Multi-Robot Workspace Allocation with Hopfield Networks and Imprecise Localization

Turanli M., Temeltaş H.

ACTA POLYTECHNICA HUNGARICA, vol.17, no.5, pp.169-188, 2020 (SCI-Expanded) identifier identifier

  • Publication Type: Article / Article
  • Volume: 17 Issue: 5
  • Publication Date: 2020
  • Doi Number: 10.12700/aph.17.5.2020.5.9
  • Journal Indexes: Science Citation Index Expanded (SCI-EXPANDED), Scopus
  • Page Numbers: pp.169-188
  • Keywords: Workspace allocation, Coverage control, Guaranteed Power Voronoi Diagrams, Hopfield Neural Network, MOBILE SENSOR NETWORKS, COVERAGE CONTROL, DEPLOYMENT, SUBJECT
  • Istanbul Technical University Affiliated: Yes


With the increased use of robots with different performance characteristics in areas such as search and rescue, patrolling and surveillance, the control of multiple robots with unequal capabilities have gained a lot of interest among robotics researchers. Also, the uncertainty of the sensors utilized on the robots for localization has made the problem of imprecise localization attractive.

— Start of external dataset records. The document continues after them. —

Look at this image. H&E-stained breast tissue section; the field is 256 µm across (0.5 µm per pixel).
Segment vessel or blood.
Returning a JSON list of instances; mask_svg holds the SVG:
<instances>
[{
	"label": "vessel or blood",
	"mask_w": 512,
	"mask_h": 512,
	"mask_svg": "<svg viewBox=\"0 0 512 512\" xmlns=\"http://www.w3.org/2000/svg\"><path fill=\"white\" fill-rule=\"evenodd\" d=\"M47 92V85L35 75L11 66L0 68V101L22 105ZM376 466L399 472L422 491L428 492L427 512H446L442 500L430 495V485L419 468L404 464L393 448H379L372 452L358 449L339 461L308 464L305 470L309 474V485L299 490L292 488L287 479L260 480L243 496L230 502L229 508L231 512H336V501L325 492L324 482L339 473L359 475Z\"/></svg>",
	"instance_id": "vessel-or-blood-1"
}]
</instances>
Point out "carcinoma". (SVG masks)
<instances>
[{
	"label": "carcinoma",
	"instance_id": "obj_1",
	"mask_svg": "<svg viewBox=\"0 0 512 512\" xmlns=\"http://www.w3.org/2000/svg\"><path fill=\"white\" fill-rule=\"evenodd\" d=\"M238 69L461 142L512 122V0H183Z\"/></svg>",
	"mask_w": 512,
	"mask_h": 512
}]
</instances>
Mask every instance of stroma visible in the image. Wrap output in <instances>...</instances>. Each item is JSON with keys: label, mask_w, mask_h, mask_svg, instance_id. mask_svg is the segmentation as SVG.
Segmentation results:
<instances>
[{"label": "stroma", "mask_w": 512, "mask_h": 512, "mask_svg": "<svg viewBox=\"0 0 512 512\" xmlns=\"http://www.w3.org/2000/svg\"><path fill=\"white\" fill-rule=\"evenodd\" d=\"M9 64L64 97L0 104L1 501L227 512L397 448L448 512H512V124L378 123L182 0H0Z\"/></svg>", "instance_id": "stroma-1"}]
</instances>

This paper aims to present the development and implementation of a multi-agent collaboration algorithm under localization uncertainty using Hopfield neural networks, guaranteed power Voronoi diagrams (GPVD or GPD), and coverage control. The agents are considered non-holonomic wheeled mobile robots under the assumption that their locations are not known precisely, but they are known to be in uncertain circles. The workspace is partitioned with a Guaranteed Power Voronoi Diagram (GPVD or GPD) algorithm which takes imprecise localization into account. Also, it is assumed that the actuation capabilities of the robots are different from each other and the agents do not know those performances beforehand. The performance parameters of the robots are learned by using the collaboration algorithm with Hopfield Neural Network (HNN) and then passed to the GPD algorithm. The GPD algorithm together with the HNN provides workspace partitioning for the robots so that the agents with poor actuation performances take smaller regions from the workspace while the agents with strong performances take greater regions. Thus, a collaborative coverage task is achieved which enables the robots to deploy themselves to an optimal configuration minimizing the total coverage cost. The simulation results in MATLAB show the efficiency of the algorithm. The experimental results with the Robot Operating System (ROS) are given. The results obtained are satisfactory since the algorithm has faster convergence and has the capability to assign the regions from the workspace considering the imprecise localization resulting from sensor characteristics. Finally, the algorithm is compared to the base collaboration method, important performance improvements had been observed.